Editor's note: This story is part of Southwest Michigan Second Wave's On the Ground Calhoun County series. As part of our regular coverage of all things Battle Creek and Calhoun County, in coming weeks On the Ground will be highlighting the centenarian stories on our website and social media platforms.
Bessie “Madear” Havard was born the same year the 18th Amendment to the U.S. Constitution was enacted, marking the beginning of Prohibition. She grew up in Vicksburg, Miss., with her sister and four brothers. Her mother was a midwife and her father a sharecropper.
Bessie attended a one-room schoolhouse along with her siblings and helped around the family home until she began working for local families. Many of Bessie’s family moved north from Mississippi as part of the Great Migration to find work, though she still has family in Mississippi to this day.
Bessie was married twice, first to Eddie Lewis, a union which only lasted a short time, and then to George Sweezer, who died in 1984. Between her two marriages, she raised four daughters and four sons, who in turn gave her multiple grandkids, who she also helped raise.
She spent many years with an Italian family that would give her hand-me-down clothes for her own children and brought her along on their travels as a nanny.
Weekends at Bessie’s house always started off the same way for her grandkids: eating a good home-cooked breakfast and then dancing to their favorite songs on Soul Train. At the end of the weekend, when the grandkids would get picked up, Bessie would stand on the hill next to the driveway, where her grandson would yell for her to do “Hammer Time” and she would start dancing to "Can’t Touch This"
by MC Hammer.
For many years, Bessie walked to work as she was unable to afford a car. The Caccaros, a family she worked for, eventually helped her purchase a vehicle, but all those years of walking became a habit and most days you could see her walking down the side of the road wearing a big straw hat.

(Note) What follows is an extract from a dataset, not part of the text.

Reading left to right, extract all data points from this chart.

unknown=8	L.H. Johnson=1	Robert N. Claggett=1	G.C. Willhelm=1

Bessie got the nickname “Madear” because, as she put it, the kids could not say “mother dear”, so Madear just stuck. She was an outgoing woman with a good sense of humor who used to love to dance. Recognized for her kindness and hard work, she always made ends meet. Putting her children and grandchildren first, they always ate before she did.
She enjoys listening to Jazz and Gospel music on the radio and if things get worrisome, she sings her favorite song, "The Lord Will Make a Way Somehow" by Tommy Dorsey. Bessie never really had time for hobbies, but she does like to watch television. She has developed a love for basketball because she enjoys watching her grandson play.
When Bessie was no longer able to live on her own, she moved to Albion to live with her daughter, Marjorie. Her family looks up to the 101-year-old Bessie as a shining example of someone who has worked hard without complaining, always putting others before herself.